LONDON (Reuters) -Rolls-Royce expects cost cuts to keep cash outflows below its guidance of 2 billion pounds ($2.6 billion) this year, although the aero-engine maker’s hopes of a recovery in long-haul flying face a new challenge from the Omicron coronavirus variant.
The British company said on Thursday its large engine flying hours – a driver of revenue in its civil aviation business – had ticked up to 50% of 2019 levels, helped by a reopening of transatlantic routes.
Year-to-date, large engine hours have increased to 46% of 2019 levels, up from 43% in the first half, but set to miss the forecast it made in March for a recovery to 55% this year.
However, long-haul travel suffered another blow in recent weeks, with the emergence of the Omicron variant resulting in new travel restrictions.

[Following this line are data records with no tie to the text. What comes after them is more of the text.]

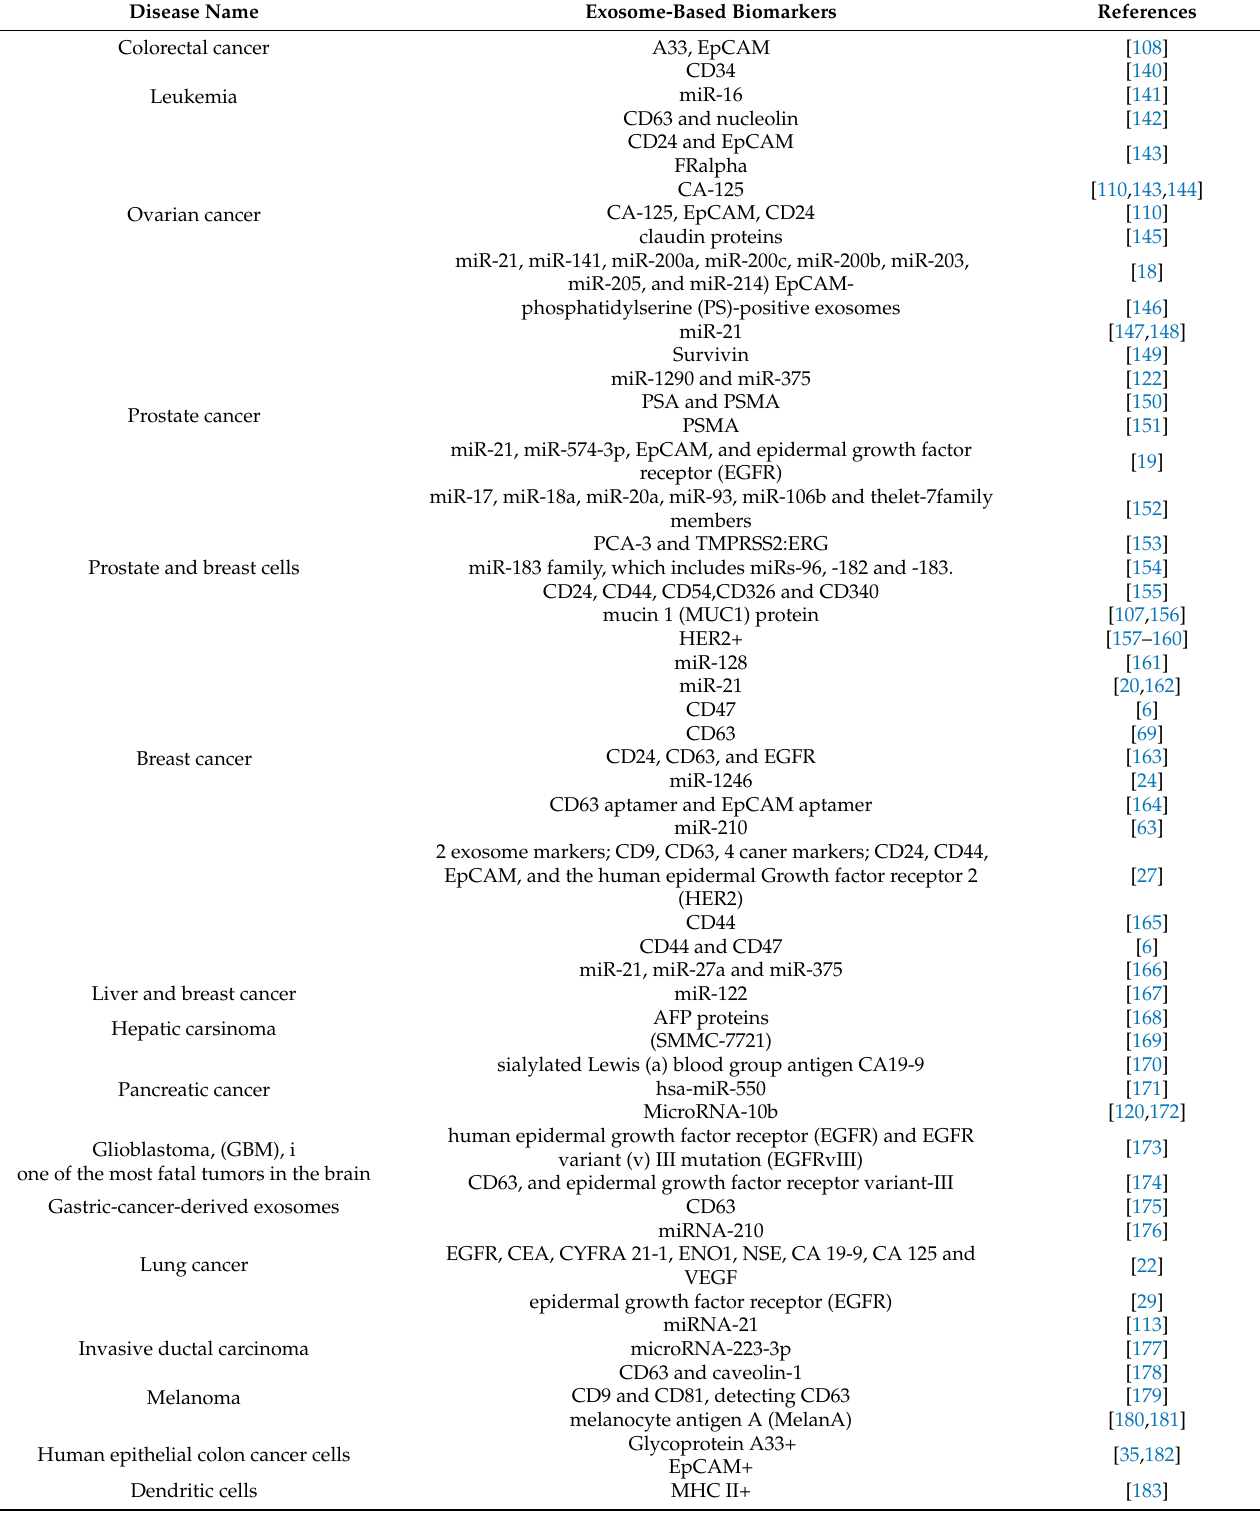
Table 4. Biomarkers of specific proteins in exosomes according to disease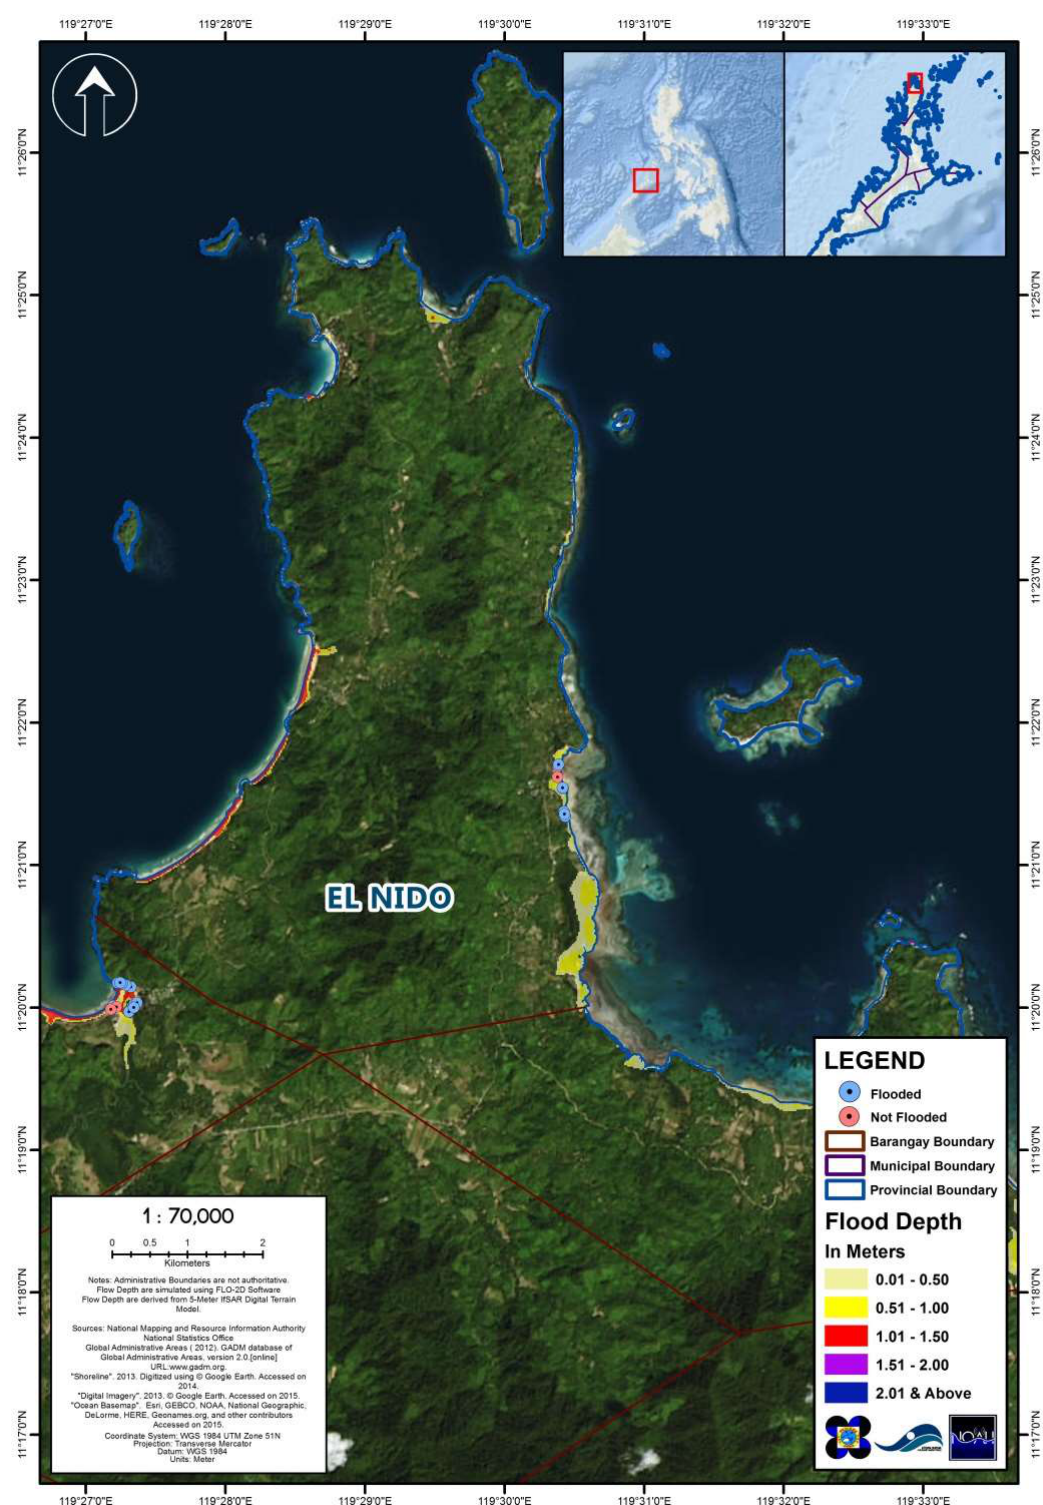
Figure 5. Storm surge inundation and validation points of El Nido, Palawan. Validation points: blue circle (observed flooding) and red circle (no flooding).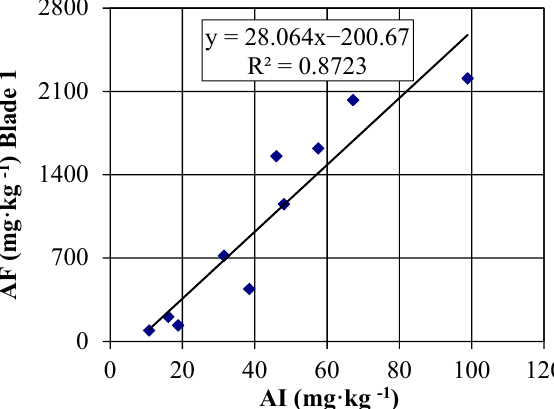
Figure 8. Scatter diagram of the results showing the relationship between Work Index (W i ) and Hardgrove Grindability Index (HGI), where 1 is the regression line W i upon HGI (R 2 = 0.5878).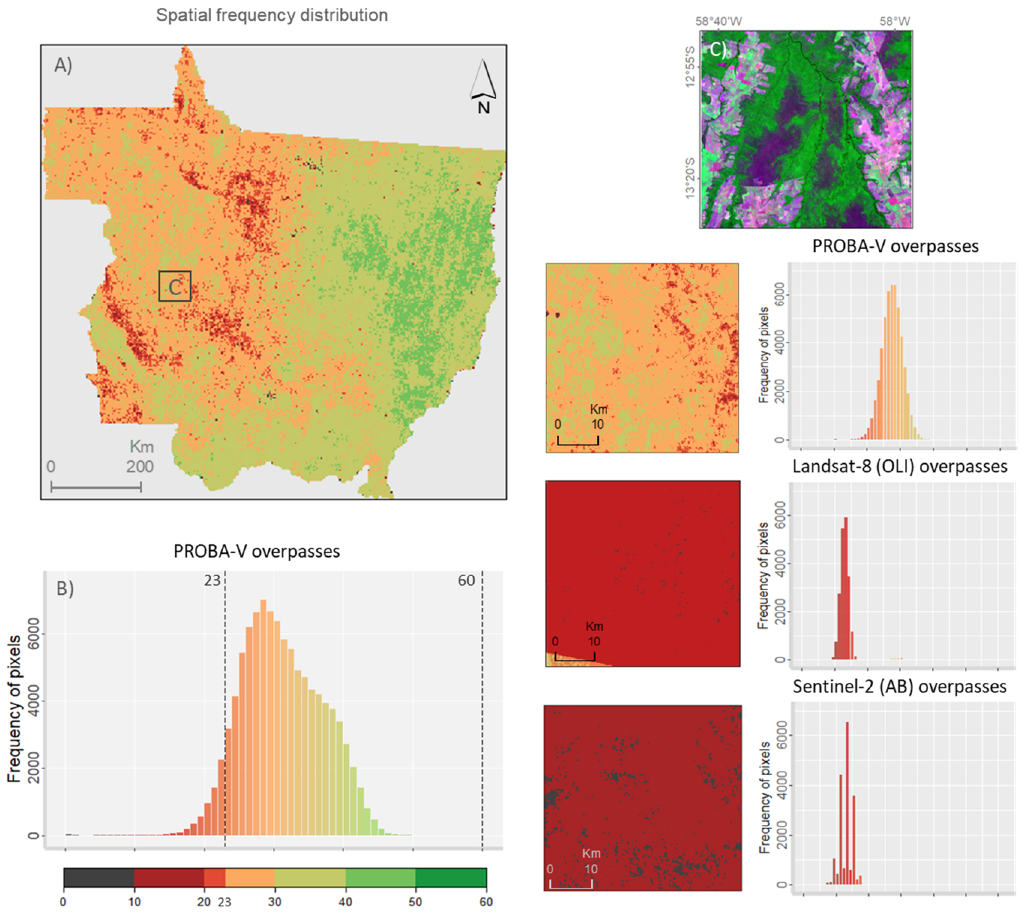
Figure 9. ( A ) Spatial distribution of cloud-free and cloud shadow-free pixels in an annual PROBA-V 100-m composite. ( B ) Histogram of the frequencies of cloud-free and cloud shadow-free pixels in Mato Grosso state. Vertical, dashed lines represent a hypothetical maximum number of pixels in the Landsat-8 OLI and Sentinel-2 collection. ( C ) Enlargement of a cropland-dominated region located in the Campo Novo do Parecis municipality. In the upper right, the red-NIR-SWIR color composite of PROBA-V. In the center right, the spatial distribution of data availability of a year of PROBA-V images and Sentinel-2 (bottom right).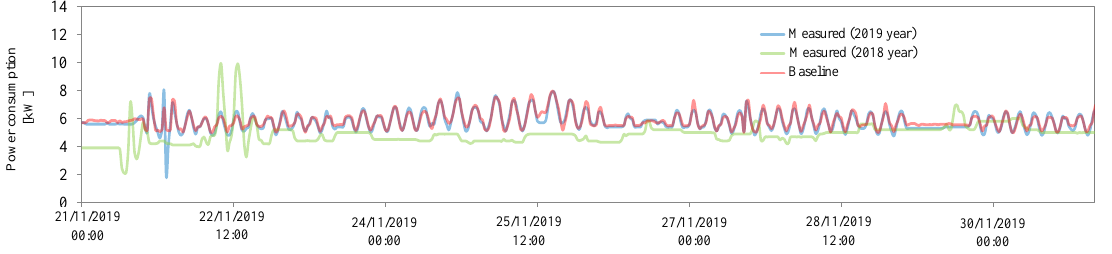
Figure16. Comparisonofactualpowerconsumptionsin2018and2019andbaselinepowerconsumption Figure 16. Comparison of actual power consumptions in 2018 and 2019 and baseline power of consumption of CRAC.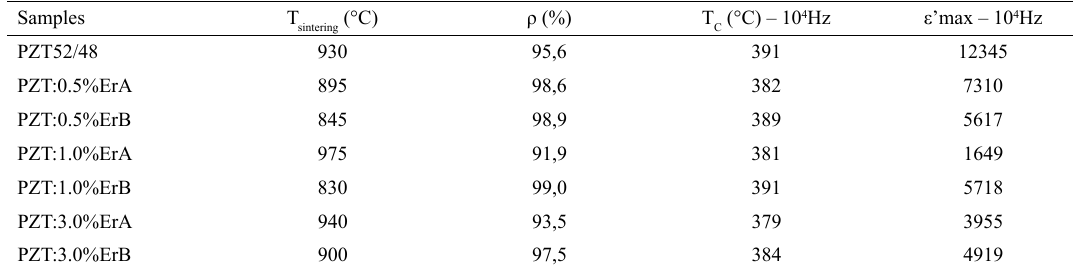
Table 3. Curie temperatures and dielectric constants (f = 10 4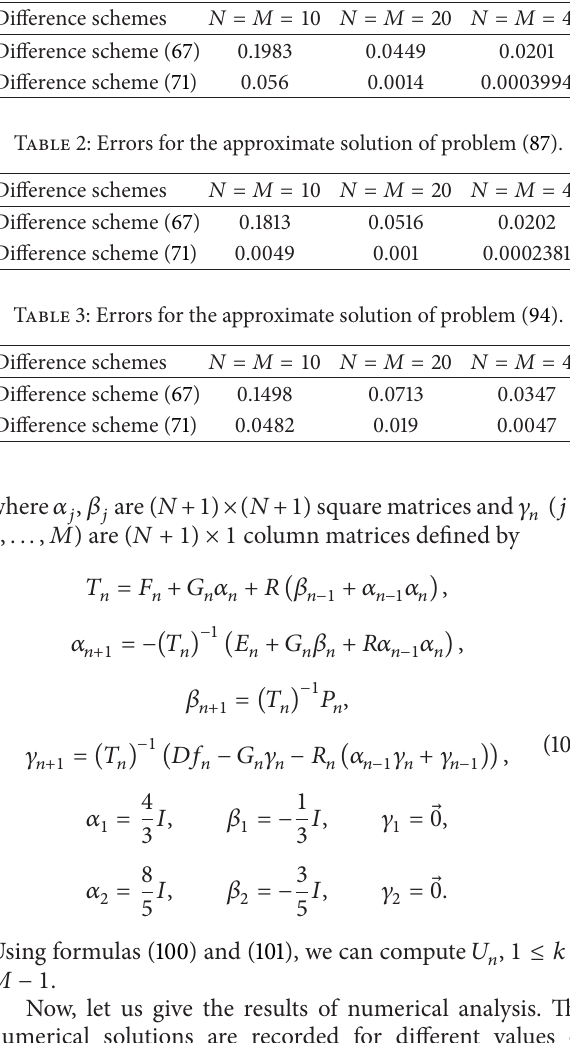
Table 1: Errors for the approximate solution of problem (73). Difference schemes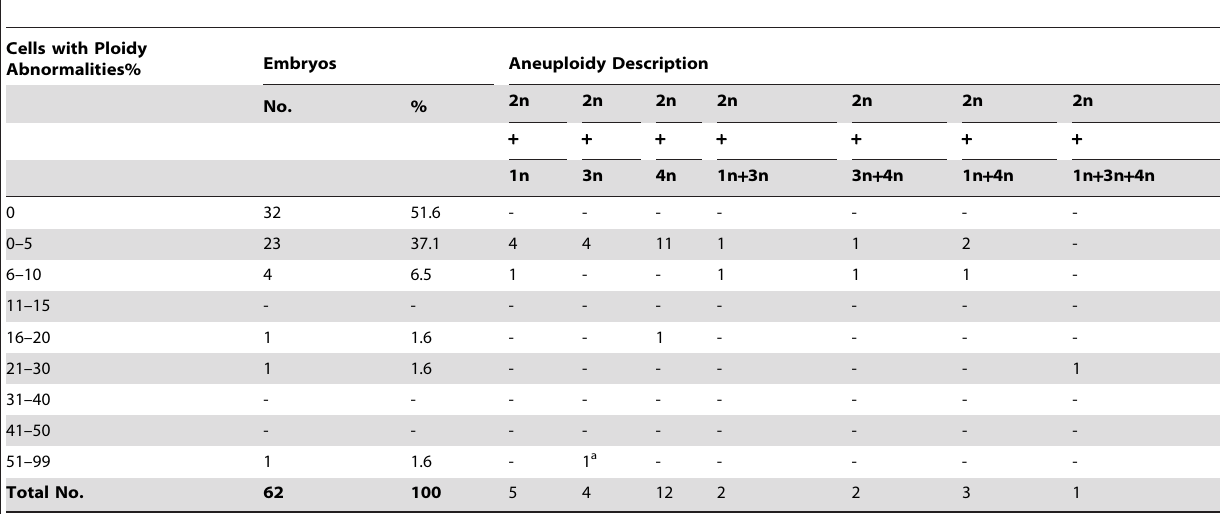
Table 4. The incidence and description of ploidy abnormalities in pig embryos detected by FISH.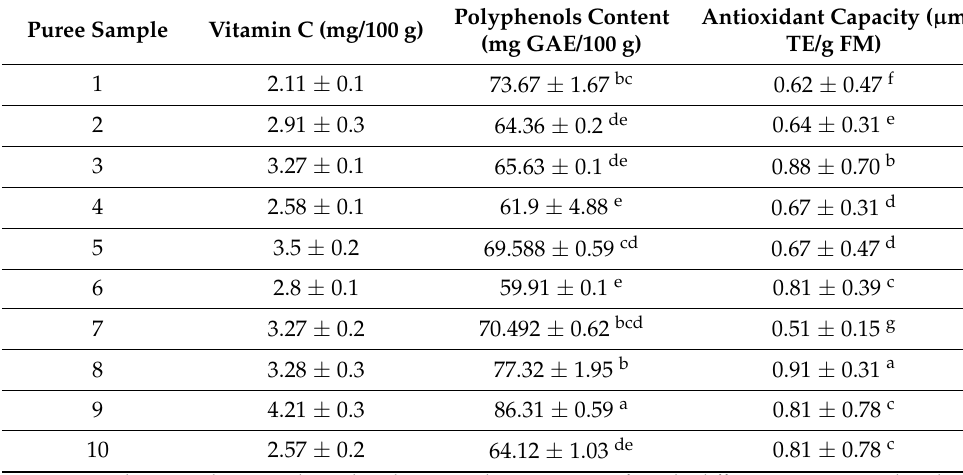
Table 4. Vit. C, TPC and AC determination in unsterilized product.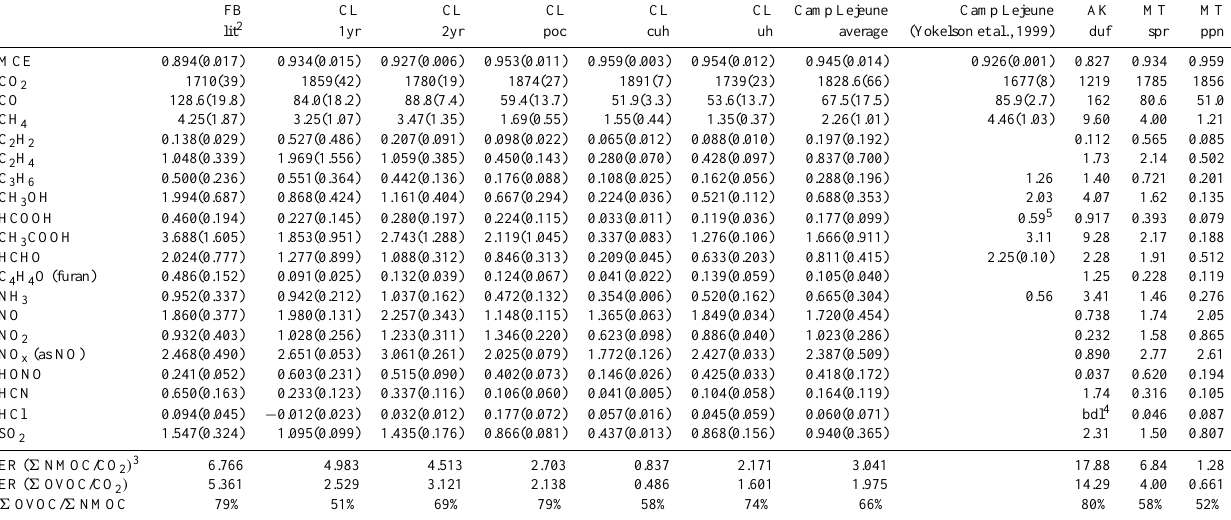
1 Value in brackets corresponds to (1 σ) standard deviation. 2 See Table 1 for fuel codes. 3 NMOC and OVOC data includes only those species measured by OP-FTIR and are given as molar emission ratios (mmol mol − 1 ) . 4 bdl – below detection limit. 5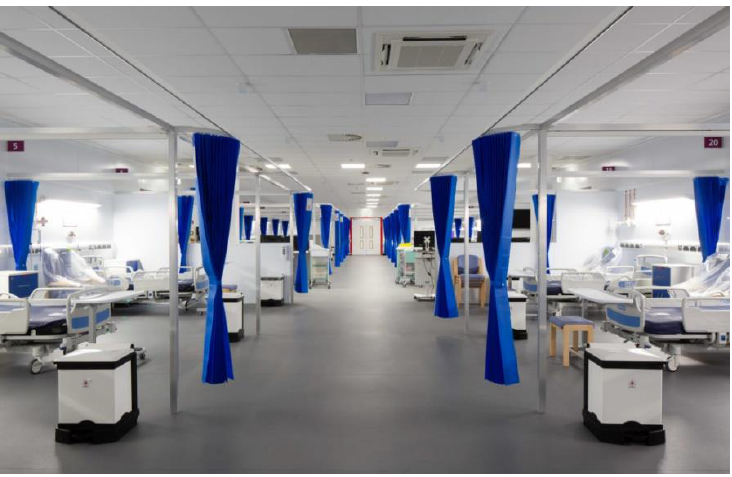
Figure 3. UK Nightingale Hospital Exeter © Stride Treglown / Tom Bright [87].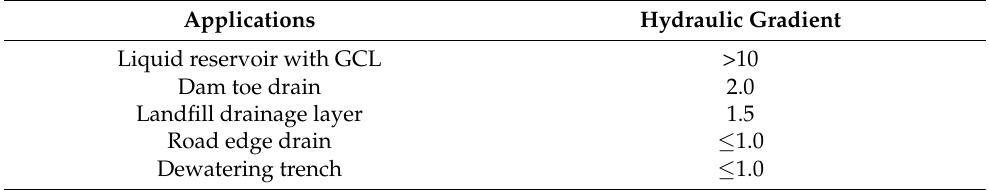
Table 6. Typical values of the hydraulic gradient in soil next to the geotextile filter (adapted from [85]). Applications Hydraulic Gradient Liquid reservoir with GCL >10 Dam toe drain 2.0 Landfill drainage layer 1.5 Road edge drain Dewatering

“The pace of travel recovery remains uneven as countries are managing the ongoing challenges of the COVID-19 pandemic, and events of the last 10 days or so bring that to mind,” Chief Executive Warren East told investors and analysts.
Rolls-Royce shares, which are around the same level they were 12 months ago, were trading 3% lower in early deals.
The company has been hit hard by the pandemic due to its exposure to the airline industry, forcing it to raise money and take out huge loans.
East said Rolls-Royce was delivering on the things it was able to control.
It will have cut 8,500 jobs by the end of this year, with the pace of restructuring running ahead of its plan. A $2 billion sale of its Spanish unit, ITP Aero, also saw Rolls-Royce meet its 2 billion pound asset sale target in September.
The improved trading performance helped the more than century-old company return to positive free cash flow in the third quarter, in addition to reducing the outflow expected in the second half.